Before the messages extension we were writing the data to NSDocumentDirectory using NSSearchPathForDirectoriesInDomains(NSDocumentDirectory, NSUserDomainMask, YES); and then choosing the first path returned. I updated everywhere we were using that to use our shared app group container instead. Basically, everywhere you’re using this standard NSDocumentDirectory, you’ll want to update it to use your container path instead. Mainly this will be where NSFileManager is writing data, fetching data, and deleting data. We also have a free disk space check where we check attributesOfFileSystemForPath: and check the NSFileSystemFreeSize object to see how much disk space remains, and I also updated this path to check the container path instead of the NSDocumentDirectory path. It’s important to carefully check what your file manager is doing and make sure you update across the board, as you can imagine the errors you might run into if you update to write data to the new container but still delete data from the NSDocumentDirectory etc. Additionally, on initialization of the download manager I checked if the directory at the shared path existed and if not I created it using createDirectoryAtPath:withIntermediateDirectories:attributes:error, again passing in the shared container path. You need this step because the NSDocumentDirectory is one that already exists but your container directory needs to be created.

Now that you have your container application writing, reading, and deleting data from your shared app group you should be free to use it in your iMessage extension as well! What your extension needs the data for can widely vary of course but for me it felt sufficient to just have a single check/update on viewWillAppear for data in the file manager. Since I wrote the extension in Swift I used FileManager.default and again the same containerURLForSecurityApplicationGroupIdentifier method, which is just named forSecurityApplicationGroupIdentifier in Swift. Here again you need to pass in the exact string you have in your App Groups section. I then filtered the results to only look for items with the m4a file extension and saved those files in an array property used to populate my CollectionView. Depending on what kind of data you’re writing to the file manager this can get as complicated as you please. But for my uses, I was able to get the information I needed to write a simple but meaningful extension just from the files and file names written to our shared app group.
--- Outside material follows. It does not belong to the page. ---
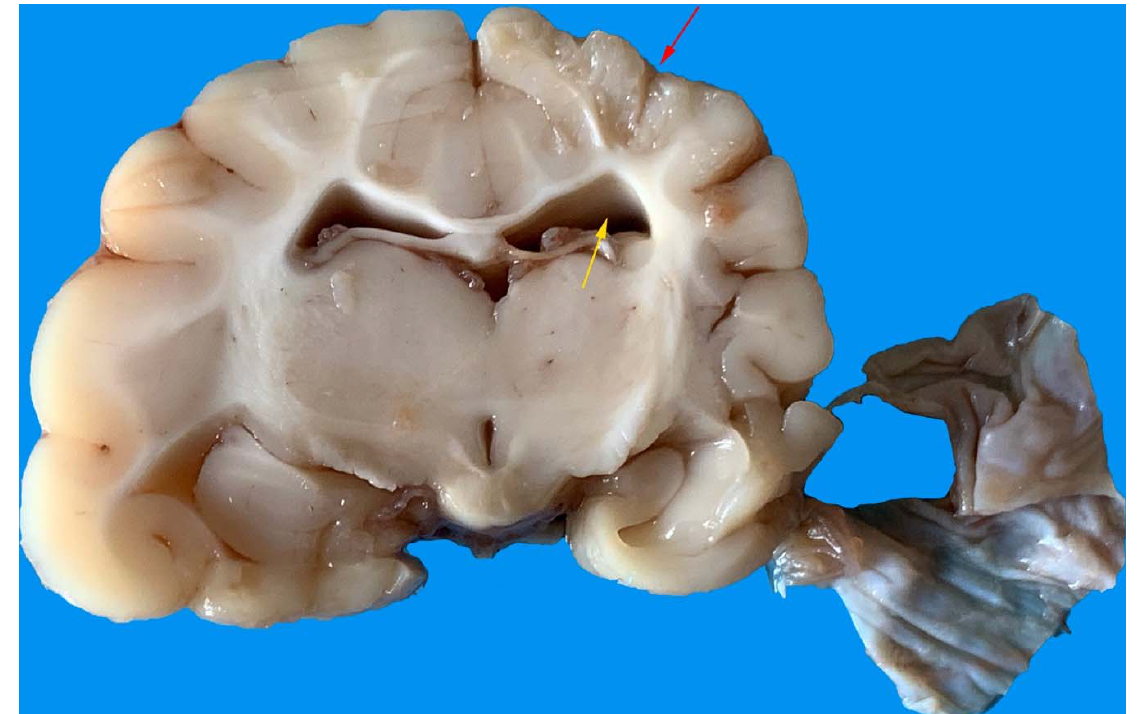
Figure 5. Temporoparietal portion of the left lobe of the brain with less compact areas (red arrow). The ventricles and furrows were enlarged (yellow arrow).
One potential issue to consider is your users updating to your new application version over an existing version. The older version of the application will have written the data to NSDocumentDirectory and your fetch will fail when trying to find them in the new app group container. For a seamless experience and to not make your users download items again that they already have, you’ll want to migrate the data from NSDocumentDirectory to your new app group container. On initialization of the download manager I added a check for items in the documents directory of m4a file format and copied them into the shared app group, and then deleted from NSDocumentDirectory.